Raciste, dites-vous?
Franco Nuovo
Journal de Montréal 22/06/2006
J’ai rien à dire sur Madonna. Rien. En dépit de la folie que suscite son passage. De toute façon, d’autres s’en chargent et vous saurez tout, tout, tout, pas sur le zizi comme dans la chanson de Perret, mais sur la Madone. Non, je veux vous parler d’autre chose. O.K., c’est moins sexy! Pis?
Si on en croit le Maclean’s, la Société Saint-Jean-Baptiste serait devenue un nid d’extrémistes de droite, de skinheads, d’anciens felquistes, d’ex-lepenistes, de néonazis, de racistes de tout acabit, alouette… Hey! Hey! Un peu de calme, camarades! Faut pas exagérer.
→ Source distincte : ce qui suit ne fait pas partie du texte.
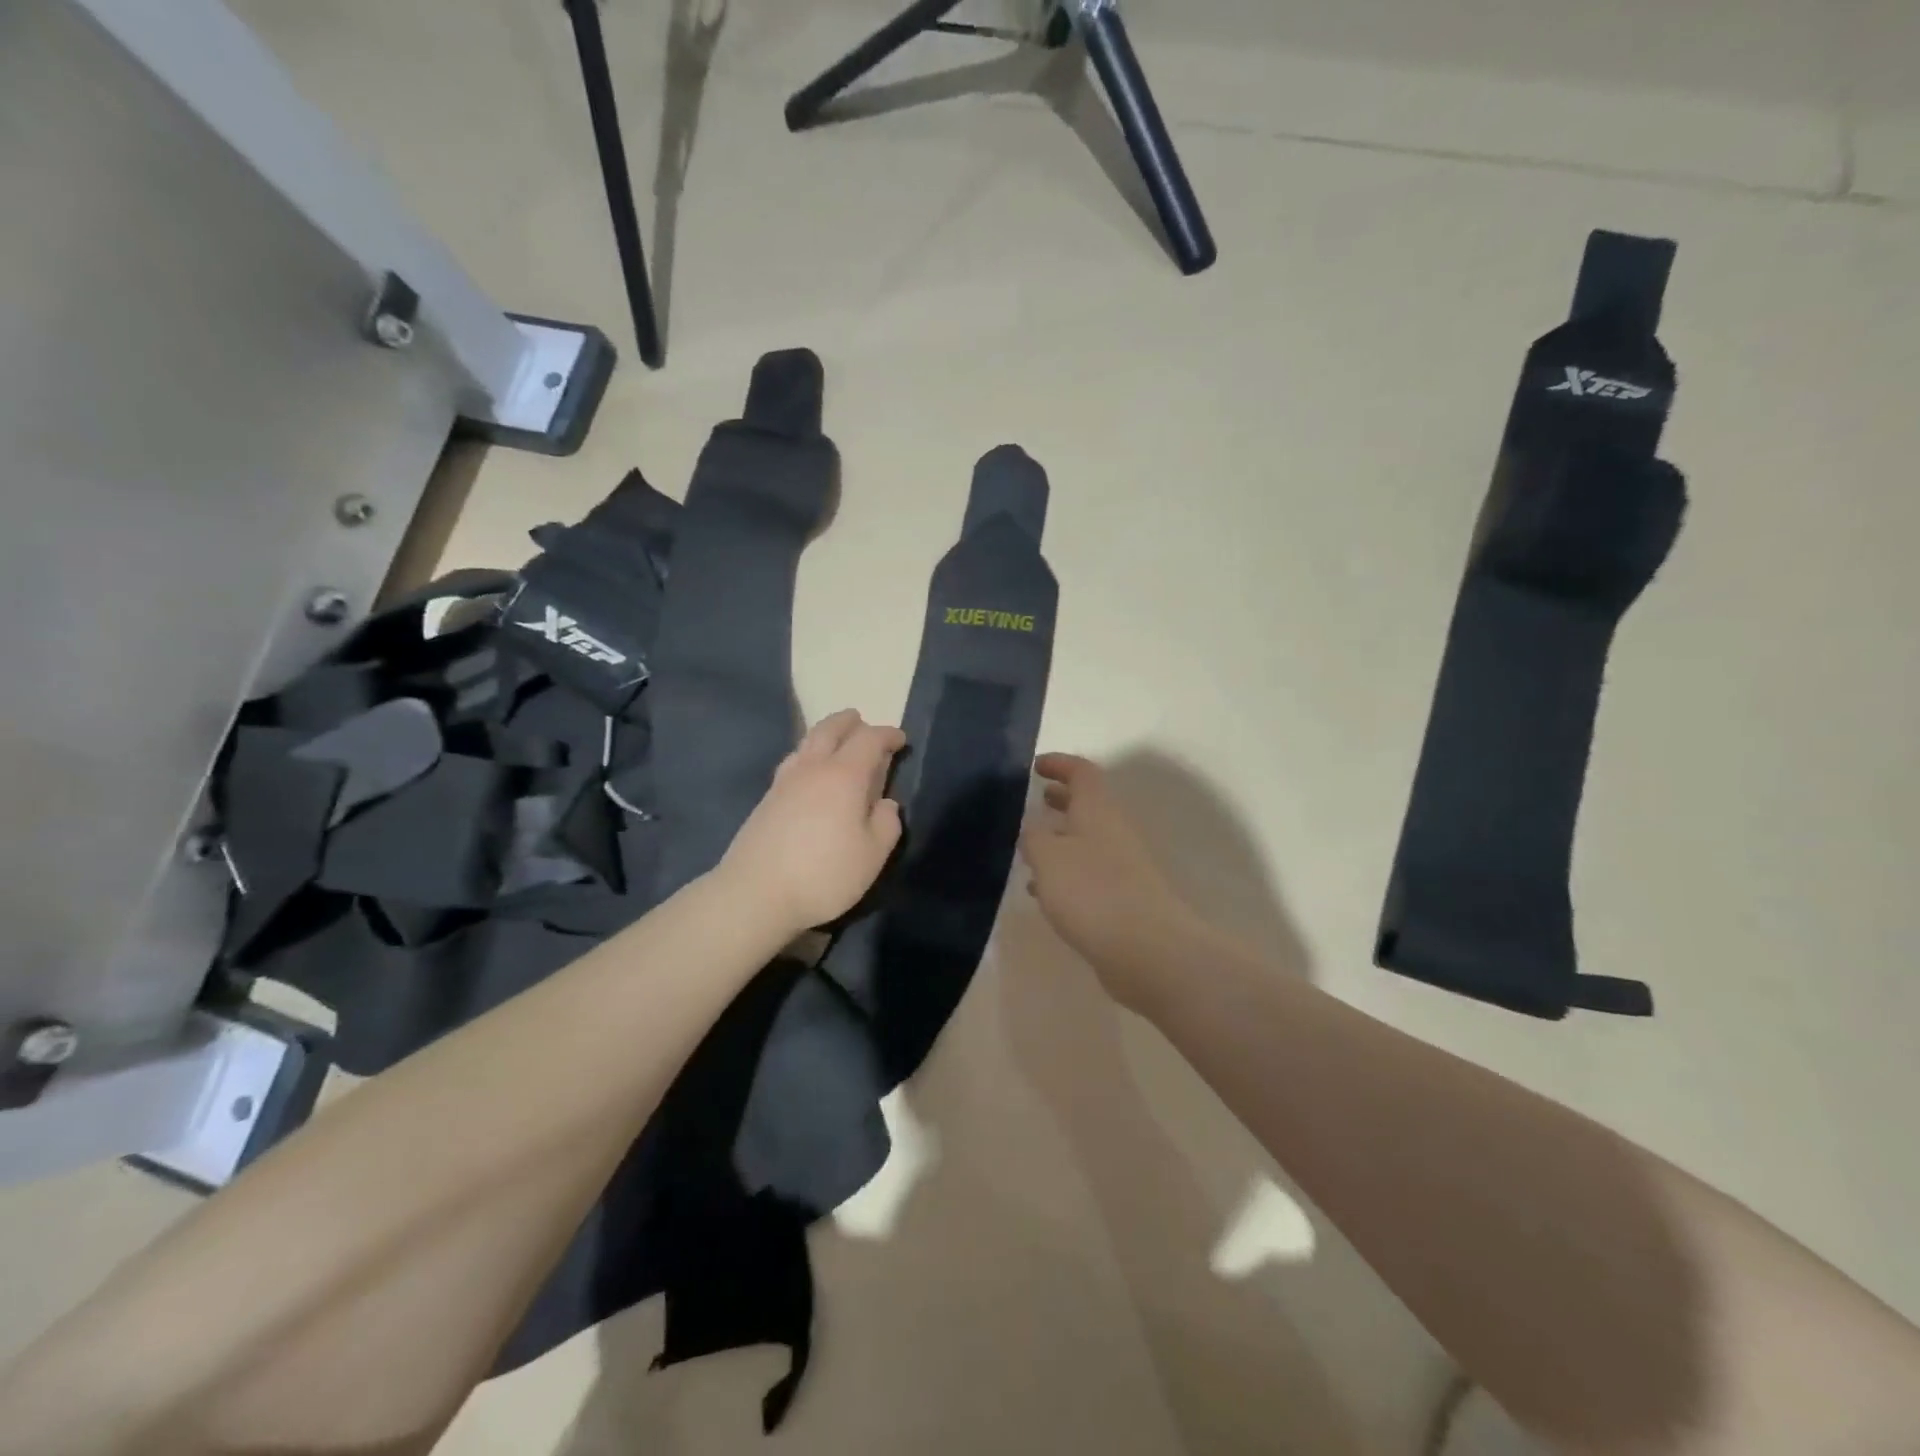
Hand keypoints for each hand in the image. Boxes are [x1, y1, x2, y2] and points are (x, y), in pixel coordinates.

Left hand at [720, 709, 905, 935]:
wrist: (755, 894)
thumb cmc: (823, 874)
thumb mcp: (872, 855)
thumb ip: (886, 824)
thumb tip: (885, 804)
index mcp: (843, 776)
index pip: (868, 740)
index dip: (887, 735)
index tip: (900, 739)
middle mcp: (812, 769)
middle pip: (829, 730)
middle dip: (849, 722)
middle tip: (861, 721)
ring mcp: (784, 783)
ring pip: (806, 743)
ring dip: (824, 734)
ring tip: (834, 741)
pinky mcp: (766, 800)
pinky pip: (792, 762)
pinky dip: (807, 755)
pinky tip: (808, 773)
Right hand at [1020, 754, 1204, 1014]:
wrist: (1147, 949)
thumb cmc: (1092, 892)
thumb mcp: (1047, 858)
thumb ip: (1033, 838)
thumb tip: (1033, 830)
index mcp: (1097, 811)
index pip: (1082, 772)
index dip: (1060, 764)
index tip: (1035, 766)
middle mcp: (1113, 832)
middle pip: (1088, 804)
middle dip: (1062, 799)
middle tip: (1037, 800)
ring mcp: (1122, 866)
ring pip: (1087, 840)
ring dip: (1062, 838)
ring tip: (1031, 846)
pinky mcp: (1122, 899)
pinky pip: (1089, 873)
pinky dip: (1066, 873)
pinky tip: (1045, 891)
On rigole, ou quoi? La campagne de dénigrement bien appuyée par le Maclean’s et qui a pris son envol il y a déjà quelques semaines — parce que c’est bien à cela que ça ressemble — fait référence à un rassemblement de la SSJB organisé le 1er avril et où auraient été aperçus une poignée de skins perdus dans une foule, des xénophobes notoires, un des fondateurs du FLQ, Raymond Villeneuve, Cédric Tremblay, condamné pour avoir vandalisé l’hôtel de ville de Baie D’Urfé, un certain Moïse Thériault, qui véhicule des propos xénophobes dans Internet, etc.
***
Cette histoire est ridicule. D’abord parce la SSJB n’est pas un mouvement d’extrême droite, comme on tente de nous le faire croire ici, même si une poignée d’illuminés assistent à l’occasion ou régulièrement à certains de ses rassemblements. D’ailleurs, on peut aussi se poser la question: N’y a-t-il que des gens au comportement irréprochable dans les regroupements du PLC ou du PLQ ou du PQ ou du PC ou même dans les églises?
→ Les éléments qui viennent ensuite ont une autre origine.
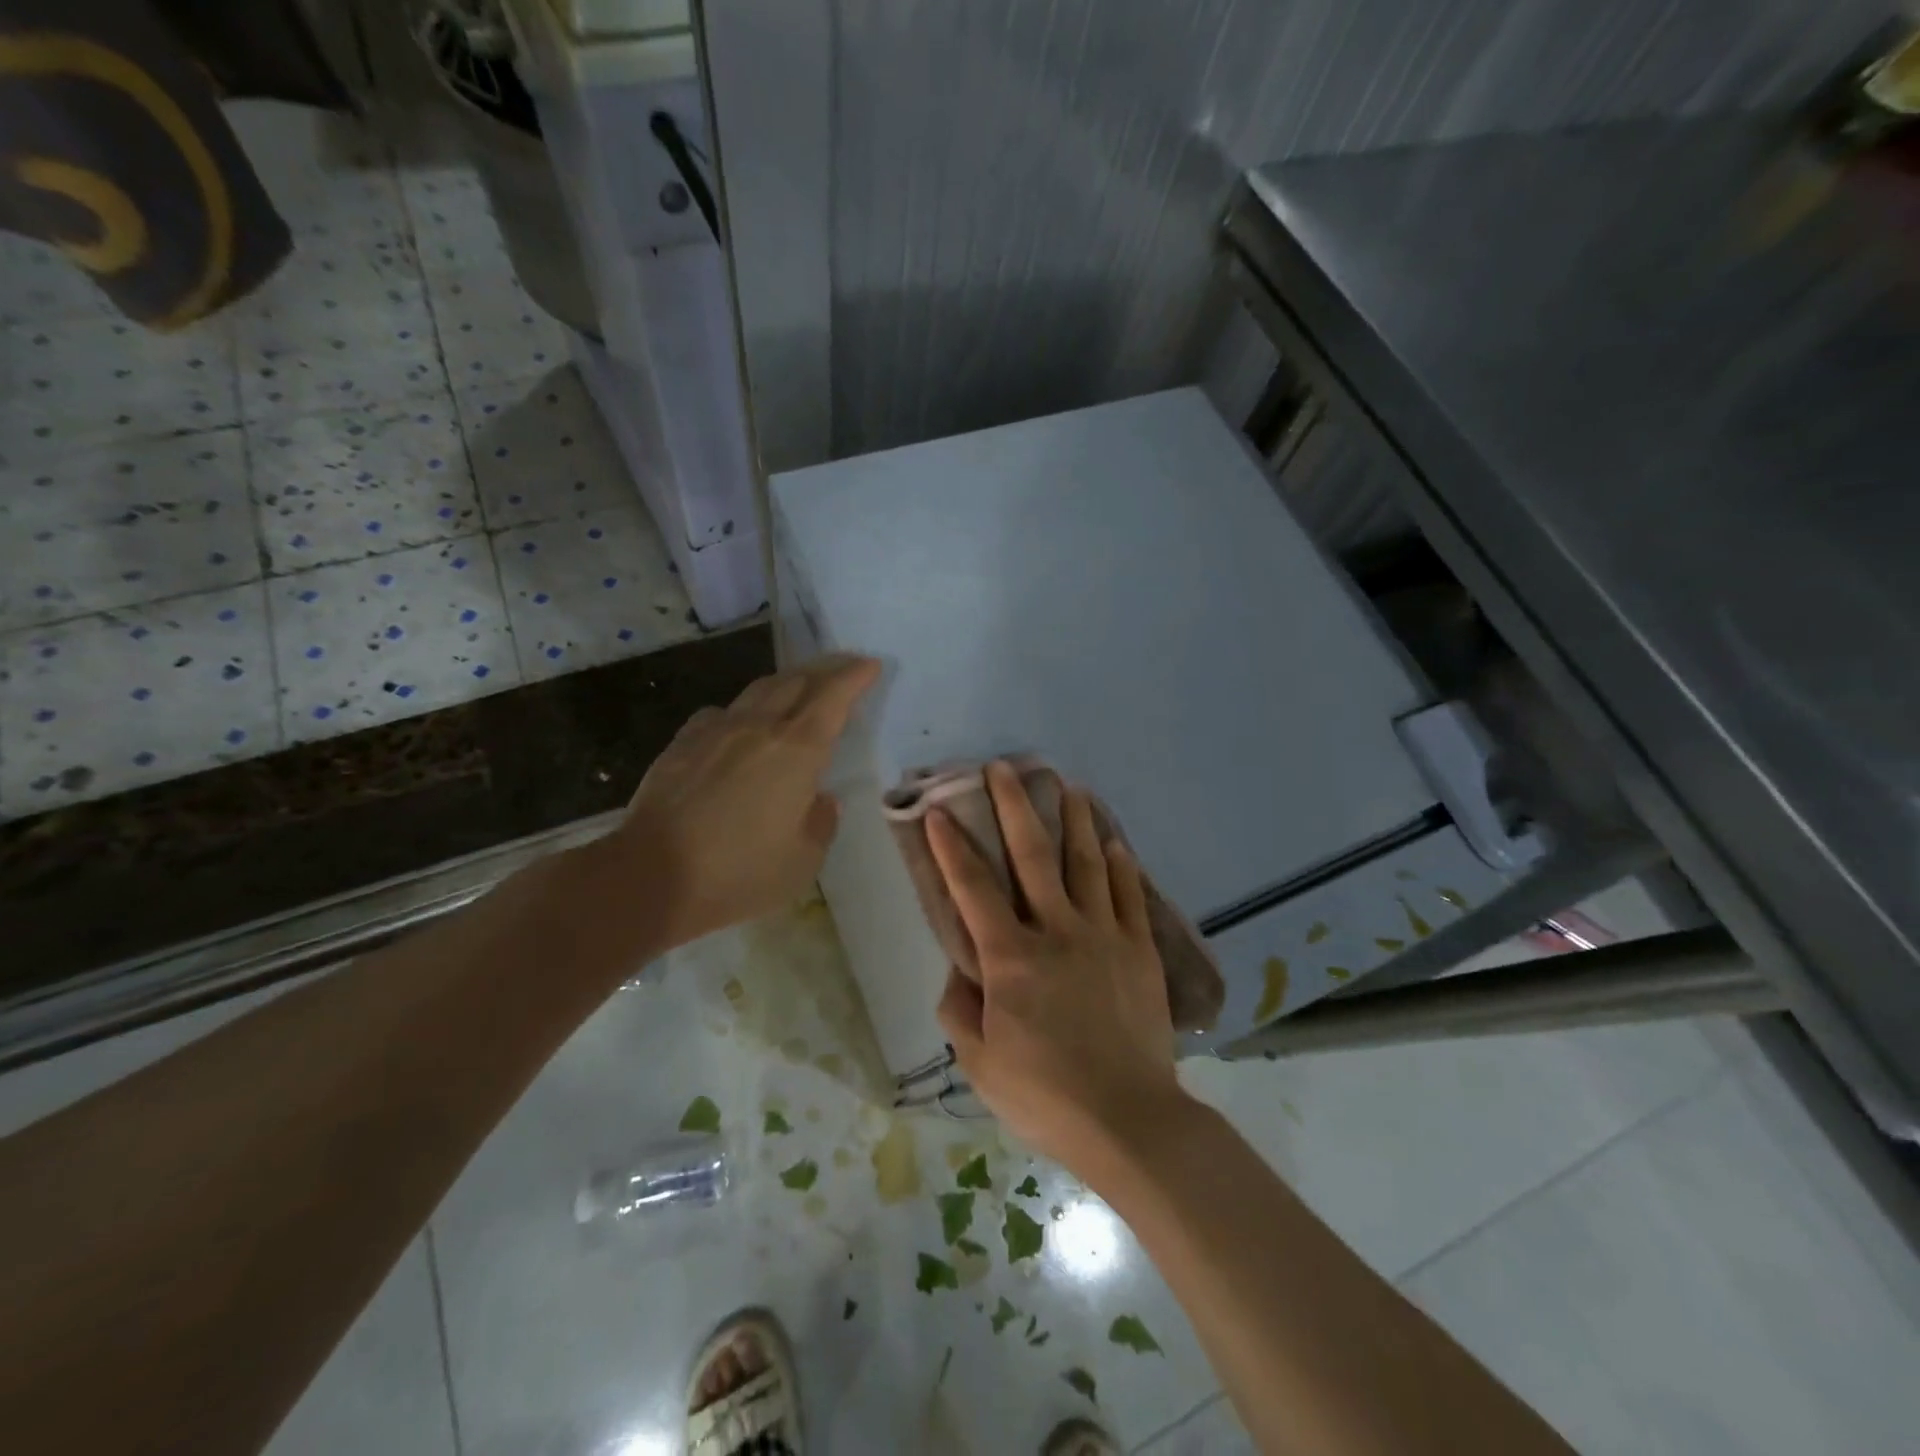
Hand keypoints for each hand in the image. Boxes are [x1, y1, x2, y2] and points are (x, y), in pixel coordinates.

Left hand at [609, 654, 879, 949]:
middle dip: (825, 670)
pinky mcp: (683, 743)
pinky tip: (739, 727)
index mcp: (797, 751)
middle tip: (843, 668)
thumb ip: (821, 823)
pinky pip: (721, 713)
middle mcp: (759, 727)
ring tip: (797, 690)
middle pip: (796, 681)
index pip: (833, 697)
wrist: (651, 875)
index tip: (871, 665)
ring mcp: (716, 731)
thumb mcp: (803, 861)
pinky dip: (742, 711)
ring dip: (786, 684)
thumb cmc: (739, 872)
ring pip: (758, 690)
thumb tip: (821, 800)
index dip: (855, 677)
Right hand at [928, 761, 1187, 1171]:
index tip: (937, 811)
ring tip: (1068, 786)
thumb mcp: (980, 1062)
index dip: (951, 847)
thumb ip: (960, 1009)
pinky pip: (1128, 896)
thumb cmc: (1045, 1095)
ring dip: (1075, 821)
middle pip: (1033, 856)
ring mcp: (1103, 936)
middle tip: (1006, 768)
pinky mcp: (1139, 950)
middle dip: (1015, 807)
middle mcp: (1057, 932)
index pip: (973, 889)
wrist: (1129, 1120)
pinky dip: (1119, 866)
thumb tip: (960, 969)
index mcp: (1011, 959)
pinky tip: (1114, 843)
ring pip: (1087, 863)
Et pendant qu’on y est, comment une organisation comme la SSJB peut-elle empêcher un ex-felquiste, un skin ou un néonazi d’assister à une manifestation publique s’ils ne se transforment pas en agitateurs?
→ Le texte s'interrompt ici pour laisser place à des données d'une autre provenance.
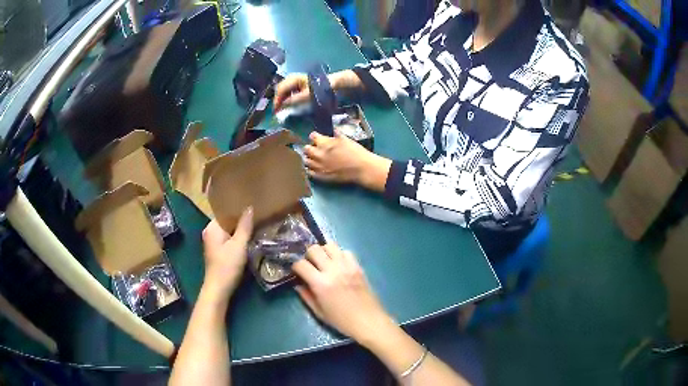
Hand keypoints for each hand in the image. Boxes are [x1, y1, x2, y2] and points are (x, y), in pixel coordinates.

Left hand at [201, 207, 253, 295]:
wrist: (219, 289)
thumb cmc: (228, 265)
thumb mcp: (239, 244)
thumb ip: (245, 226)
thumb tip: (249, 207)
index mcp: (212, 227)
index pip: (226, 211)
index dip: (239, 209)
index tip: (253, 205)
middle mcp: (210, 232)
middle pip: (228, 222)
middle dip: (241, 220)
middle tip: (258, 215)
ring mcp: (213, 243)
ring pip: (229, 231)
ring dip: (240, 230)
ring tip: (256, 225)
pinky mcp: (217, 252)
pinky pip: (229, 240)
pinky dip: (237, 239)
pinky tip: (248, 239)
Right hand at [274, 70, 363, 110]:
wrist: (335, 84)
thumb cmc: (322, 89)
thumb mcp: (308, 96)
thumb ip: (294, 100)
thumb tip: (282, 107)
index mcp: (294, 79)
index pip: (280, 90)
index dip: (277, 101)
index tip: (276, 113)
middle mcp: (293, 78)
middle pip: (280, 90)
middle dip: (278, 101)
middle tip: (278, 113)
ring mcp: (296, 82)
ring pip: (284, 92)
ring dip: (282, 101)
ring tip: (283, 111)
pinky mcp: (300, 86)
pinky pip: (290, 92)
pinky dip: (288, 99)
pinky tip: (290, 107)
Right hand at [291, 244, 392, 343]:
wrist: (368, 321)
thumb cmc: (342, 321)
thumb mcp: (319, 312)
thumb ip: (306, 296)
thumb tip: (298, 284)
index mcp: (321, 283)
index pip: (301, 264)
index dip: (296, 267)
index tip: (297, 272)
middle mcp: (333, 270)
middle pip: (314, 249)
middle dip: (308, 255)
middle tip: (310, 265)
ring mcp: (347, 266)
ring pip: (330, 245)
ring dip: (324, 252)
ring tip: (324, 262)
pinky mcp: (358, 266)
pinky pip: (346, 252)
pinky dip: (339, 255)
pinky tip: (339, 265)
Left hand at [304, 131, 391, 190]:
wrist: (361, 168)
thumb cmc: (355, 152)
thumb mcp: (346, 139)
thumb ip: (336, 134)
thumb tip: (333, 130)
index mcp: (324, 143)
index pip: (313, 137)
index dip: (314, 136)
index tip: (316, 137)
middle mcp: (318, 155)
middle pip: (306, 149)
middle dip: (309, 147)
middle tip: (313, 147)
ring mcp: (319, 167)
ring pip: (306, 161)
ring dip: (308, 158)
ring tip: (313, 157)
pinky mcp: (322, 177)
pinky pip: (310, 173)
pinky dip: (310, 169)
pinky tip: (314, 167)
Il existe dans ce pays, je vous le rappelle, une charte qui protège les droits et les libertés des individus; leurs droits et libertés de penser, d’aller et venir comme bon leur semble tant qu’ils ne troublent pas l’ordre public ou n’incitent pas à la violence ou à la haine.
b
L’équation est donc un peu simpliste. La présence de quelques personnes peut-être indésirables ne peut ternir l’image d’une société qui, depuis plus de 150 ans, lutte démocratiquement pour le maintien et l’épanouissement de la vie française en Amérique. Une société à qui on doit quand même quelques grandes institutions telles l’École des beaux-arts, celle des Hautes Études commerciales, le Monument-National, la Société nationale de fiducie, etc. Une société créatrice des grands défilés.
***
Raciste, la SSJB, dites-vous? Arrêtez. Peut-on dire de l’ancien président, Guy Bouthillier, qu’il est raciste? Et l’actuel, Jean Dorion, qui a vécu au Japon pendant de nombreuses années et qui a épousé une Japonaise, peut-on dire de lui qu’il est raciste? Peut-on parler d’une société xénophobe quand elle nomme Luck Mervil patriote de l’année, ou Louise Laurin, qui a consacré toute sa vie à l’intégration des enfants d’immigrants, ou encore une Chilienne d’origine, Carmen Sabbagh, etc.
Non, tout ça n’est que de la foutaise, parce qu’en plus de défendre les intérêts supérieurs du Québec et des Québécois, et la langue française, bien sûr, la SSJB a beaucoup travaillé, surtout au cours des dernières décennies, dans ses manifestations et dans l’organisation des défilés de la fête nationale, aux rapprochements interethniques, refusant même de se mêler des débats autour du port du voile ou du kirpan pour justement garder son rôle de rassembleur.
On peut dire ce qu’on veut et faire les procès d’intention que l’on veut, reste que le parcours de la Société Saint-Jean-Baptiste est exemplaire à bien des points de vue. Et que ce n’est certes pas la présence de quelques indésirables qui pourra éclabousser le travail accompli et les acquis.
Bon, Madonna maintenant? Con, hein? Mais je n’ai toujours rien à dire. Demain peut-être. J’ai dit peut-être.